Yoga Tuesday morning. The studio in Sellwood. Eight students. The class was the class.

I read for an hour Sunday night. A book of essays by a Korean-American writer about food and grief. I underlined a paragraph that said exactly what I had been trying to say in the newsletter for months.

I drove to Uwajimaya Wednesday. Kombu, bonito flakes, white miso, a small bag of mochiko for tomorrow's project. The store smells like home.

I texted Miya a photo of the shiso. She texted back a heart and a single word: home.

I wrote at the kitchen table from six to eight. The newsletter was forming. The opening sentence was the hard sentence — they always are. I rewrote it five times. The fifth time was the right time.

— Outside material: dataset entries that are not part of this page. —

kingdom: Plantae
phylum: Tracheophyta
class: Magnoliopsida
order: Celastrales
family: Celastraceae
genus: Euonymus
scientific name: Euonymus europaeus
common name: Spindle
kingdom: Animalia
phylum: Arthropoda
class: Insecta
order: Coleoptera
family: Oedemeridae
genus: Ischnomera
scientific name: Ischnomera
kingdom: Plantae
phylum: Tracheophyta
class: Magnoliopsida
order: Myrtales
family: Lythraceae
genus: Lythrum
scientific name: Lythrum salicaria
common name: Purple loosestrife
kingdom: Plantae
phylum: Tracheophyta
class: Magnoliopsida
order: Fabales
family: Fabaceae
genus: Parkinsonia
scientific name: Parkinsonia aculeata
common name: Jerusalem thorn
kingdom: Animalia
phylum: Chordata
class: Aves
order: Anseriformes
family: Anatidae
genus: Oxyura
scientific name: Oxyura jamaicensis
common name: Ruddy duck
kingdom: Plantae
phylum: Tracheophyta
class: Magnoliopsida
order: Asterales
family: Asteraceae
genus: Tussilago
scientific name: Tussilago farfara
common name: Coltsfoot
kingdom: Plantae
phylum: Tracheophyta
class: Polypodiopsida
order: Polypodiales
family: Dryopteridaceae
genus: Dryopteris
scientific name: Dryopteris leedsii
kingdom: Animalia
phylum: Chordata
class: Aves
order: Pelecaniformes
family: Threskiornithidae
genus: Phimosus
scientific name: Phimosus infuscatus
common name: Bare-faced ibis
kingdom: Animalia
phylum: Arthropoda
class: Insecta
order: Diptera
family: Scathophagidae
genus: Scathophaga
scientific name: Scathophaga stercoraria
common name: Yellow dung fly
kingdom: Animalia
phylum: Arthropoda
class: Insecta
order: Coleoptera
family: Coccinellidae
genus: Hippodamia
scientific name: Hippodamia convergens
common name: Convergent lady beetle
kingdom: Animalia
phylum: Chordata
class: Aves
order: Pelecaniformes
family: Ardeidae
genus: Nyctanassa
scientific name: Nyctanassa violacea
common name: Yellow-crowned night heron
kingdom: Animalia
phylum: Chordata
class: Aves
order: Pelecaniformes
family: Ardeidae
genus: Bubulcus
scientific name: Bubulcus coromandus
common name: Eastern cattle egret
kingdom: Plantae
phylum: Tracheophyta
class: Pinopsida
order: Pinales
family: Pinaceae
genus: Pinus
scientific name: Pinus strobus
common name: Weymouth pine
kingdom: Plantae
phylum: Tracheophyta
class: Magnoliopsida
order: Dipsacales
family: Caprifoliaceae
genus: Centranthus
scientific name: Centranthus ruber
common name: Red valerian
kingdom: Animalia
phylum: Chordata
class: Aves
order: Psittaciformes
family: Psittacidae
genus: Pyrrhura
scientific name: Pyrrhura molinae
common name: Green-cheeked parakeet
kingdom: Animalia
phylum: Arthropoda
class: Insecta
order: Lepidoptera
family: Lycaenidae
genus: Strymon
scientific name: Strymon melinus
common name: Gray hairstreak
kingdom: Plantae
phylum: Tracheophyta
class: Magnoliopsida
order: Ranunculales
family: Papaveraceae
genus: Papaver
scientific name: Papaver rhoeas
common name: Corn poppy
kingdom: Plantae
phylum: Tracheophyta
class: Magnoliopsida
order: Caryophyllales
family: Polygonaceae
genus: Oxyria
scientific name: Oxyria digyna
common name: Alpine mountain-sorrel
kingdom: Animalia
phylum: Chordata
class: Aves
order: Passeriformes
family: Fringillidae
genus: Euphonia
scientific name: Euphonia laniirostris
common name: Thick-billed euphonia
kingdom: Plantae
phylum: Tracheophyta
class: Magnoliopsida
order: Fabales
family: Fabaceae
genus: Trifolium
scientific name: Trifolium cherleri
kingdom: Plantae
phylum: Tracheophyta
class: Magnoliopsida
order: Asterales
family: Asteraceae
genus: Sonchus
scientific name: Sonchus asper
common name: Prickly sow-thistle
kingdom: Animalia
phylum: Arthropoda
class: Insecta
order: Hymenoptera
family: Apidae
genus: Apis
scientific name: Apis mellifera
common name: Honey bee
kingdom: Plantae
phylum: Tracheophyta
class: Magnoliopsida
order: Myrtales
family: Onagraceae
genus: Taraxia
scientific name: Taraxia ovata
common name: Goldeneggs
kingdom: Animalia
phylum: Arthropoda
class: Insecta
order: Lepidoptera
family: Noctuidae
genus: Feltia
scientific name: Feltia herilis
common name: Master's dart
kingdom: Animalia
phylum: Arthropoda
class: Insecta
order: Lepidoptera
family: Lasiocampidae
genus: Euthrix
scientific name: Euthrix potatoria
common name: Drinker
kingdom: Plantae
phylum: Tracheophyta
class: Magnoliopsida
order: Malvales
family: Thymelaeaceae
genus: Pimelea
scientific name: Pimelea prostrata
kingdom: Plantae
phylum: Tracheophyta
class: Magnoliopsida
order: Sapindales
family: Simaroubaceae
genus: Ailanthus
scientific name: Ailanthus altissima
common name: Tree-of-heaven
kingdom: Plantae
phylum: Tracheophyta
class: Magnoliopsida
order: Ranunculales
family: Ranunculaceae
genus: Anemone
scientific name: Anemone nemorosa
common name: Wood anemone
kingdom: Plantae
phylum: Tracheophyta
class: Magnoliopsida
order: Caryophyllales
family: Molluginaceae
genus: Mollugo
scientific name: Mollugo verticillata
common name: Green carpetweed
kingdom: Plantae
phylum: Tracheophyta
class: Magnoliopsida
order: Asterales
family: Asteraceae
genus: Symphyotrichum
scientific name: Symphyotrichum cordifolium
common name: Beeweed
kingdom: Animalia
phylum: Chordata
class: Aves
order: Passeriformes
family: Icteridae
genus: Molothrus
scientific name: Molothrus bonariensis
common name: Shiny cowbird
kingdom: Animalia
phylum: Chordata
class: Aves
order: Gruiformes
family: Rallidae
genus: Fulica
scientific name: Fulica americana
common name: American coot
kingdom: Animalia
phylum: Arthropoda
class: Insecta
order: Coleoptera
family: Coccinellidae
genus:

The tamagoyaki was Wednesday’s quiet ritual—Fumiko’s pan, the thin layers, the careful folding—but by the end of the week I wanted something that could carry dinner rather than anchor a breakfast, something savory and direct that rewarded the effort of a long day without demanding ceremony. These Asian beef strips are that recipe: soy and ginger and a little sesame heat, the strips seared fast and served over rice, the kind of meal that signals to everyone at the table that the cook was paying attention. I make them when the week has held, as a small acknowledgment that it did.

Asian Beef Strips

Prep Time: 15 min | Cook Time: 10 min | Total Time: 25 min | Servings: 4

Ingredients

  • 1 1/2 lbs flank steak or sirloin, sliced thin against the grain
  • 3 tablespoons soy sauce
  • 1 tablespoon sesame oil
  • 1 tablespoon rice vinegar
  • 1 tablespoon honey or brown sugar
  • 2 teaspoons fresh ginger, grated
  • 3 cloves garlic, minced
  • 1/2 teaspoon red pepper flakes (optional)
  • 1 tablespoon neutral oil (such as avocado or vegetable)
  • 2 green onions, sliced thin, for garnish
  • 1 teaspoon sesame seeds, for garnish
  • Steamed white rice, for serving

Instructions

  1. Make the marinade. In a medium bowl, whisk together soy sauce, sesame oil, rice vinegar, honey, ginger, garlic, and red pepper flakes if using. Reserve 2 tablespoons of the marinade in a small bowl for finishing.
  2. Marinate the beef. Add the sliced beef to the remaining marinade and toss to coat. Let rest at room temperature for at least 10 minutes, or cover and refrigerate for up to 2 hours.
  3. Heat the pan. Set a large skillet or wok over high heat. Add the neutral oil and let it shimmer—the pan should be very hot before the beef goes in.
  4. Sear the strips. Working in two batches to avoid crowding, add the beef in a single layer. Sear without moving for 1 to 2 minutes until browned on the bottom, then toss and cook another minute until just cooked through. Transfer to a plate and repeat with the second batch.
  5. Finish the sauce. Return all the beef to the pan, pour over the reserved marinade, and toss over high heat for 30 seconds until glossy and fragrant.
  6. Serve. Spoon over steamed rice and garnish with sliced green onions and sesame seeds. Serve immediately.

Nutrition (per serving)

Calories: 310 | Protein: 34g | Fat: 14g | Carbs: 9g | Fiber: 0g | Sodium: 620mg

Jen Nakamura
About the cook who shared this
Jen Nakamura
Week 515 of Jen’s 30-year story · Portland, Oregon
Jen is a forty-year-old yoga instructor and divorced mom in Portland who traded panic attacks for plants and never looked back. She's Japanese-American on her father's side — third-generation, with a family history that includes wartime internment and generational silence — and white on her mother's. Her cooking is plant-forward, intuitive, and deeply influenced by both her Japanese grandmother's techniques and the Pacific Northwest farmers market she visits every Saturday rain or shine. Which in Portland means mostly rain.

How Would You Spin It?

Put your own twist on this recipe — what would you add, remove, or swap?